16/11/2025
A few months ago, I had eye surgery in one eye. They went in and sewed my retina together because it had torn. My vision was not expected to improve—the hole was unusually large, and the shape was unusual. This type of tear usually happens to people in their 70s or older. I was decades early. Nothing in my medical history increased my risk.
When I asked why this happened, the surgeon answered, “Bad luck.” But I don’t believe in luck. I don’t think my life is a series of random events. I believe my steps are ordered by God, even when the path is unclear. “A man’s heart deviseth his way: but the Lord directeth his steps” (Proverbs 16:9). And: “Trust in the Lord with all thine heart… in all thy ways acknowledge Him, and He shall direct thy paths.” (Proverbs 3:5–6)
Despite the bleak expectations, my vision did improve. I went from 20/500—meaning I was seeing at 20 feet what others could see at 500 feet—to 20/50, ten times better. It still wasn’t what it once was, but I was grateful. Deeply grateful. I thanked God because I was functional, and every day I expected complete healing despite the statistics.
“Is there no balm in Gilead…?” (Jeremiah 8:22)
Yes, there is. And His name is Jesus. For a while, I felt steady. Then, a few weeks before a major two-day exam, my other eye began acting up. I noticed gaps—blind spots—when I looked at things. My “good eye” was now doing the same thing the first eye had done. Fear tried to grip me. This eye had compensated for months; it was the reason I didn’t notice the first tear earlier. It had been dependable—and now it was failing me. And the timing could not have been more difficult. But God had not changed. “For I am the Lord, I change not” (Malachi 3:6).
The situation changed, and I felt the weight of it, but I steadied myself in God’s Word. I reminded my heart of what I knew: there is still a balm in Gilead. I said it until my spirit agreed: “There is a balm in Gilead, and no matter what it looks like, my eyes will be healed.”
This was not the end of my story. “Being confident of this very thing, that He which hath begun a good work in you will perform it…” (Philippians 1:6).
He had not brought me this far to leave me. I reflected on His past faithfulness—on what He had already carried me through. God is compassionate and kind, and His Word says He is “a compassionate and gracious God, slow to anger, abounding in love and faithfulness” (Psalm 86:15).
I saw the retina specialist. They confirmed that the retina in the good eye had lifted. I asked what I could do to prevent a complete tear. My surgeon was honest—he did not know. Doing nothing might tear it. Doing something might tear it. All he could say was, “You have to wait and see what the eye will do.”
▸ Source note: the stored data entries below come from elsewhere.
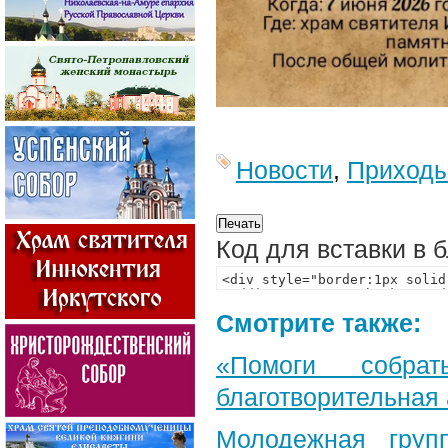
Новости
,
Приход
Код для вставки в 
Смотрите также:
«Помоги собра
благотворительная
Молодежная груп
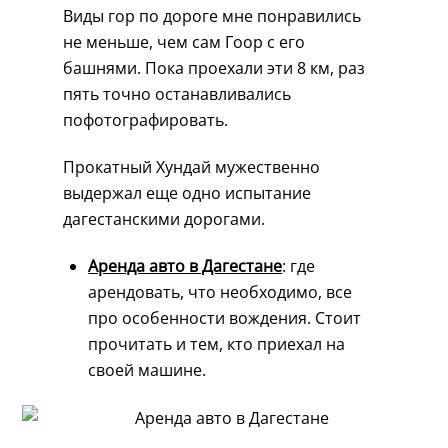
Виды гор по дороге мне понравились
не меньше, чем сам Гоор с его
башнями. Пока проехали эти 8 км, раз
пять точно останавливались
пофотографировать.
Прокатный Хундай мужественно
выдержал еще одно испытание
дагестанскими дорогами.
Аренда авто в Дагестане
: где
арендовать, что необходимо, все
про особенности вождения. Стоит
прочитать и тем, кто приехал на
своей машине.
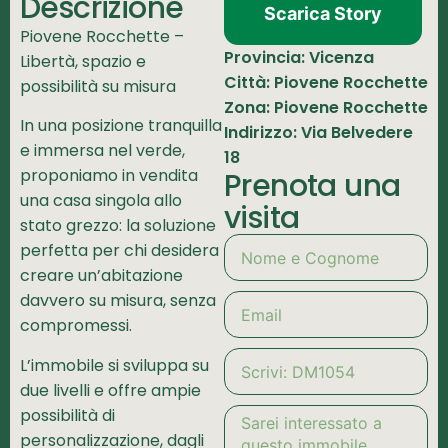
Descrizione
Scarica Story
Piovene Rocchette –
Provincia: Vicenza
Libertà, spazio e
Città: Piovene Rocchette
possibilità su misura
Zona: Piovene Rocchette
In una posizione tranquilla
Indirizzo: Via Belvedere
e immersa nel verde,
18
proponiamo in vendita
Prenota una
una casa singola allo
visita
stato grezzo: la soluzione
perfetta per chi desidera
creare un’abitazione
davvero su misura, senza
compromessi.
L’immobile si sviluppa su
due livelli e offre ampie
possibilità di
personalizzazione, dagli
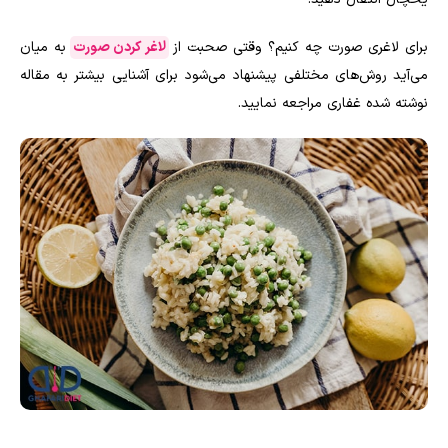
برای لاغری صورت چه کنیم؟ وقتی صحبت از
لاغر کردن صورت
به میان
می‌آید روش‌های مختلفی پیشنهاد می‌شود برای آشنایی بیشتر به مقاله
نوشته شده غفاری مراجعه نمایید.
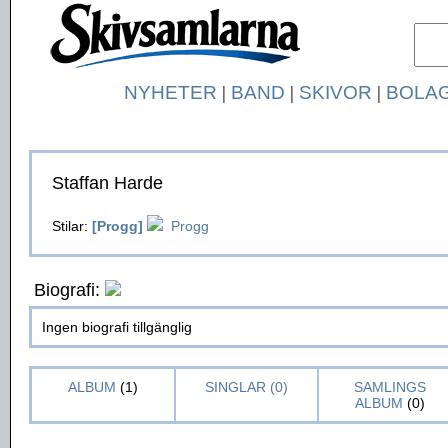
NYHETER
|
BAND
|
SKIVOR
|
BOLA
Staffan Harde
Stilar:
[Progg]
Progg
Biografi:
Ingen biografi tillgänglig
ALBUM
(1)
SINGLAR (0)
SAMLINGS
ALBUM
(0)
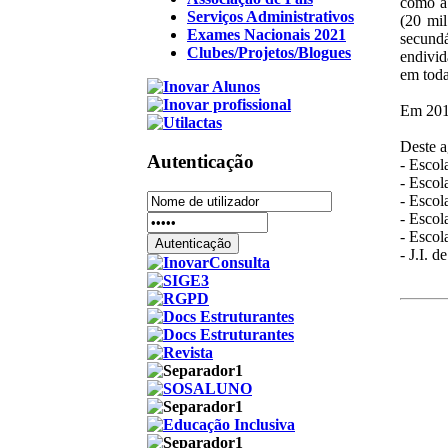
como a 
Serviços Administrativos
(20 mil
Exames Nacionais 2021
secund
Clubes/Projetos/Blogues
endivid
em toda
Em 2012
Deste a
Autenticação
- Escol
- Escol
- Escol
- Escol
- Escol
- J.I. 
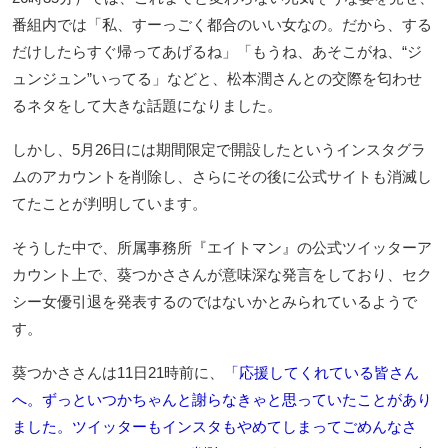
番組内では「私、すーっごく都合のいい女なの。だから、する
だけしたらすぐ帰ってあげるね」「もうね、あそこがね、“ジ
ュンジュン”いってる」などと、松本潤さんとの交際を匂わせ
るネタをして大きな話題になりました。
しかし、5月26日には期間限定で開設したというインスタグラ
ムのアカウントを削除し、さらにその後に公式サイトも消滅し
てたことが判明しています。
そうした中で、所属事務所『エイトマン』の公式ツイッターア
カウント上で、葵つかささんが意味深な発言をしており、セク
シー女優引退を発表するのではないかとみられているようで
す。
葵つかささんは11日21時前に、
「応援してくれている皆さん
へ。ずっといつかちゃんと謝らなきゃと思っていたことがあり
ました。ツイッターもインスタもやめてしまってごめんなさ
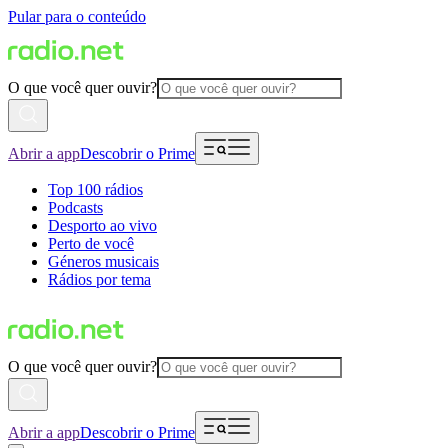
Pular para o conteúdo
O que você quer ouvir?
Abrir a app
Descobrir o Prime
Top 100 rádios
Podcasts
Desporto ao vivo
Perto de você
Géneros musicais
Rádios por tema
O que você quer ouvir?
Abrir a app
Descobrir o Prime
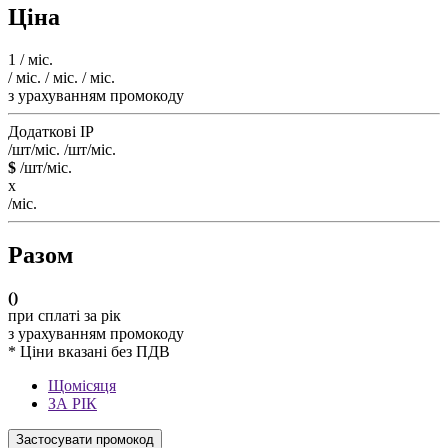
Ціна
1
/ міс.
/ міс.
/ міс.
/ міс.
з урахуванням промокоду
Додаткові IP
/шт/міс.
/шт/міс.
$
/шт/міс.
x
/міс.
Разом
(
)
при сплаті за рік
з урахуванням промокоду
* Ціни вказані без ПДВ
Щомісяця
ЗА РІК
Застосувати промокод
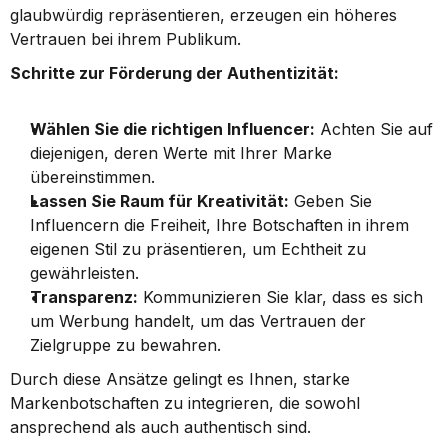
glaubwürdig repräsentieren, erzeugen ein höheres 
Vertrauen bei ihrem Publikum.
Schritte zur Förderung der Authentizität:
Wählen Sie die richtigen Influencer:
 Achten Sie auf 
diejenigen, deren Werte mit Ihrer Marke 
übereinstimmen.
Lassen Sie Raum für Kreativität:
 Geben Sie 
Influencern die Freiheit, Ihre Botschaften in ihrem 
eigenen Stil zu präsentieren, um Echtheit zu 
gewährleisten.
Transparenz:
 Kommunizieren Sie klar, dass es sich 
um Werbung handelt, um das Vertrauen der 
Zielgruppe zu bewahren.
Durch diese Ansätze gelingt es Ihnen, starke 
Markenbotschaften zu integrieren, die sowohl 
ansprechend als auch authentisch sind.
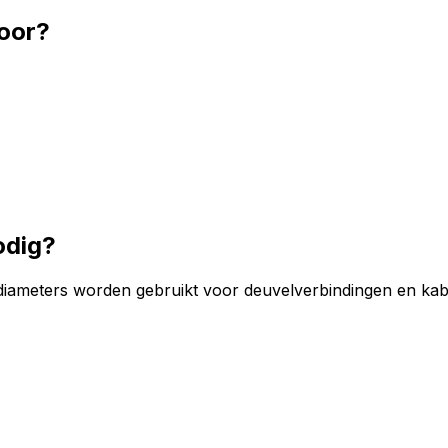
oor?
odig?
 diameters worden gebruikt voor deuvelverbindingen en kabel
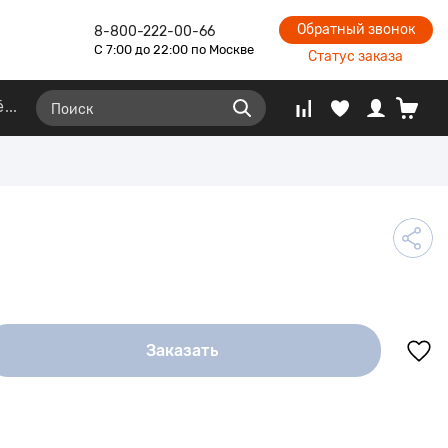
Обратный звонок
8-800-222-00-66
С 7:00 до 22:00 по Москве
Статус заказа
ё
Заказать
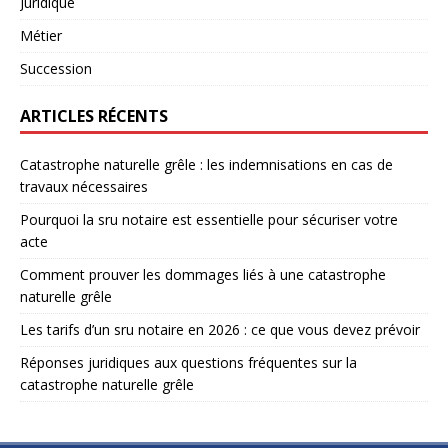
Juridique
Métier
Succession
ARTICLES RÉCENTS
Catastrophe naturelle grêle : les indemnisations en cas de
travaux nécessaires
Pourquoi la sru notaire est essentielle pour sécuriser votre
acte
Comment prouver les dommages liés à une catastrophe
naturelle grêle
Les tarifs d’un sru notaire en 2026 : ce que vous devez prévoir
Réponses juridiques aux questions fréquentes sur la
catastrophe naturelle grêle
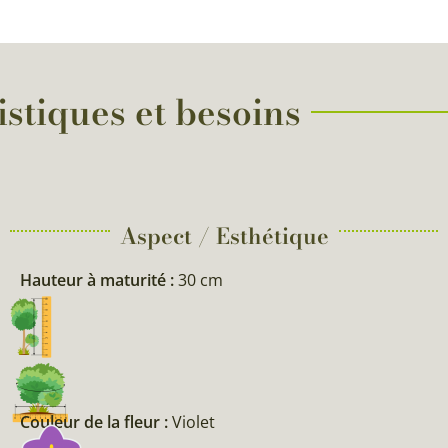
istiques et besoins
Aspect / Esthétique
Hauteur à maturité :
30 cm
Couleur de la fleur :
Violet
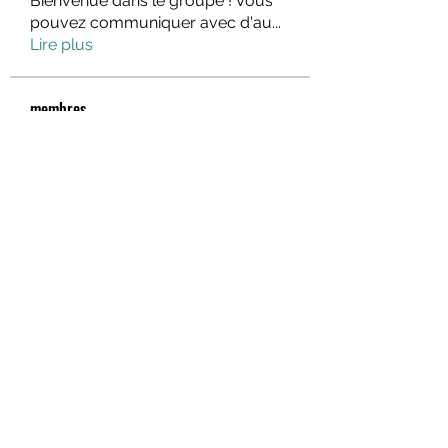
Bienvenue dans le groupe ! Vous
pouvez communiquer avec d'au
...
Lire plus
membres
fo88asia
S'abonner
rik88 help
S'abonner
Hà Phương Nguyễn
S'abonner
lindajlee
S'abonner
marcelinoroselee
S'abonner
marcelinoroselee
Voir tous les membres (1173)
Meanwhile, my exam approached—two full days of testing—hours each day—and no updated glasses. Postponing meant postponing my life another year. Taking it meant struggling to see.
I prayed. I cried. I sought God’s direction. And after careful consideration, I chose not to postpone. It was one of the hardest decisions I’ve made. The testing center allowed me to pull the screen close, enlarge the font, and take breaks to rest my eyes. By God’s grace, I finished both days. Trusting the God who has helped me every time and has never let me down, even when I have disappointed Him.
Once the crisis had settled, God began teaching me something deeper. It is often easier to trust God when the situation is impossible—when we know we cannot fix it ourselves. In moments like that, we run to Jesus.
But what about trusting Him in the everyday things we assume will always work? We trust our feet without thinking. We stand up expecting them to work. We trust our eyes without thinking. We look at something expecting to see it. Yet the truth is this: we only walk because God allows us to walk. We only see because God will enable us to see. “In Him we live, and move, and have our being” (Acts 17:28). Everything we consider automatic is actually sustained by His mercy.
And as I learn this, I hold tightly to this promise: “Trust in the Lord with all your heart and lean not on your own understanding; in all your ways acknowledge Him, and He will direct your paths” (Proverbs 3:5–6). I did not understand what was happening to my eyes. I could not predict the outcome. During my exam, I could not rely on my own strength or abilities. What I thought I could depend on without thinking—my eyes—I no longer could. But when I acknowledged the Lord—when I brought my fear, my exam, my uncertainty to God—He directed my path. He gave me courage. God carried me through.
Because the truth is: nothing is automatic. Every heartbeat, every breath, every moment of clear vision—physical or spiritual—is a gift sustained by His hands. He holds all of that, and He has me.
This is the simple thought I share today: Trust God with everything—even the things that seem trivial and automatic. “Cast all your care upon Him, for He cares for you” (1 Peter 5:7).